I need some guidance regarding how changepoints work in time series. I am trying to detect some changepoints using R, and the package called "changepoint" (https://cran.r-project.org/web/packages/changepoint/changepoint.pdf).
There are options for how to detect when the variance (cpt.var) and the mean (cpt.mean) change, but what I'm trying to look for is when the time series changes trend.
Maybe I'm confused with what changepoints really are, but is there any way to get this information?
I am showing the result of using cpt.var() function, and I have added some arrows, showing what I would like to achieve.
Is there any way to achieve this? I guess should be somehow like inflection points...

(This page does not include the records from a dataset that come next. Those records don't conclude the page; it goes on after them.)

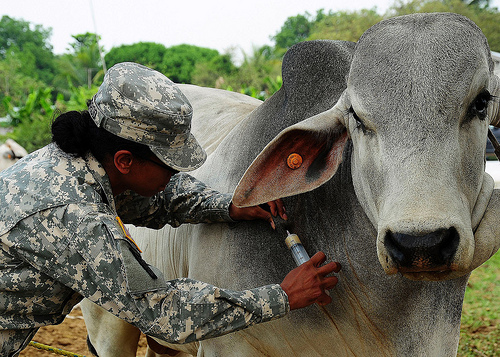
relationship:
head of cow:
[232, 12, 499, 279] [79, 14, 499, 356]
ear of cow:
[229, 101, 350, 210] [79, 14, 499, 356]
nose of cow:
[379, 223, 463, 279] [79, 14, 499, 356]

I would appreciate any light on this.
Thanks beforehand,
Jon
EDIT
I have tried with the approach of using diff(), but is not detecting the change correctly:
The data I am using is the following:
[1] 10.695 10.715 10.700 10.665 10.830 10.830 10.800 11.070 11.145 11.270 11.015 11.060 10.945 10.965 10.780 10.735 10.705 10.680 10.600 10.335 10.220 10.125
[23] 10.370 10.595 10.680 11.000 10.980 11.065 11.060 11.355 11.445 11.415 11.350 11.310 11.330 11.360 11.445 11.335 11.275 11.300 11.295 11.470 11.445 11.325
[45] 11.300 11.260 11.200 11.210 11.230 11.240 11.300 11.250 11.285 11.215 11.260 11.395 11.410 11.235 11.320 11.475 11.470 11.685 11.740 11.740 11.700 11.905
[67] 11.720 12.230 12.285 12.505 12.410 11.995 12.110 12.005 11.915 11.890 11.820 11.730 11.700 11.660 11.685 11.615 11.360 11.425 11.185 11.275 11.265 11.375
[89] 11.310 11.250 11.050 10.880 10.775 10.775 10.805 10.755 10.595 10.700 10.585 10.510 10.290 10.255 10.395 10.290 10.425 10.405 10.365 10.010 10.305 10.185
[111] 10.400 10.700 10.725 10.875 10.750 10.760 10.905 10.680 10.670 10.895 10.790 10.990 10.925 10.980 10.975 11.035 10.895 10.985 11.035 11.295 11.245 11.535
[133] 11.510 11.430 11.450 11.390 11.520 11.585
And when I do diff() I get this data:
[1] 0.020 -0.015 -0.035 0.165 0.000 -0.030 0.270 0.075 0.125 -0.255 0.045 -0.115 0.020 -0.185 -0.045 -0.030 -0.025 -0.080 -0.265 -0.115 -0.095 0.245
[23] 0.225 0.085 0.320 -0.020 0.085 -0.005 0.295 0.090 -0.030 -0.065 -0.040 0.020 0.030 0.085 -0.110 -0.060 0.025 -0.005 0.175 -0.025 -0.120 -0.025
[45] -0.040 -0.060 0.010 0.020 0.010 0.060 -0.050 0.035 -0.070 0.045 0.135 0.015 -0.175 0.085 0.155 -0.005 0.215 0.055 0.000 -0.040 0.205 -0.185
[67] 0.510 0.055 0.220 -0.095 -0.415 0.115 -0.105 -0.090 -0.025 -0.070 -0.090 -0.030 -0.040 0.025 -0.070 -0.255 0.065 -0.240 0.090 -0.010 0.110 -0.065
[89] -0.060 -0.200 -0.170 -0.105 0.000 0.030 -0.050 -0.160 0.105 -0.115 -0.075 -0.220 -0.035 0.140 -0.105 0.135 -0.020 -0.040 -0.355 0.295 -0.120 0.215
[111] 0.300 0.025 0.150 -0.125 0.010 0.145 -0.225 -0.010 0.225 -0.105 0.200 -0.065 0.055 -0.005 0.060 -0.140 0.090 0.050 0.260 -0.050 0.290 -0.025
[133] -0.080 0.020 -0.060 0.130 0.065
What I get is the next results:
> cpt =cpt.mean(diff(vector), method="PELT")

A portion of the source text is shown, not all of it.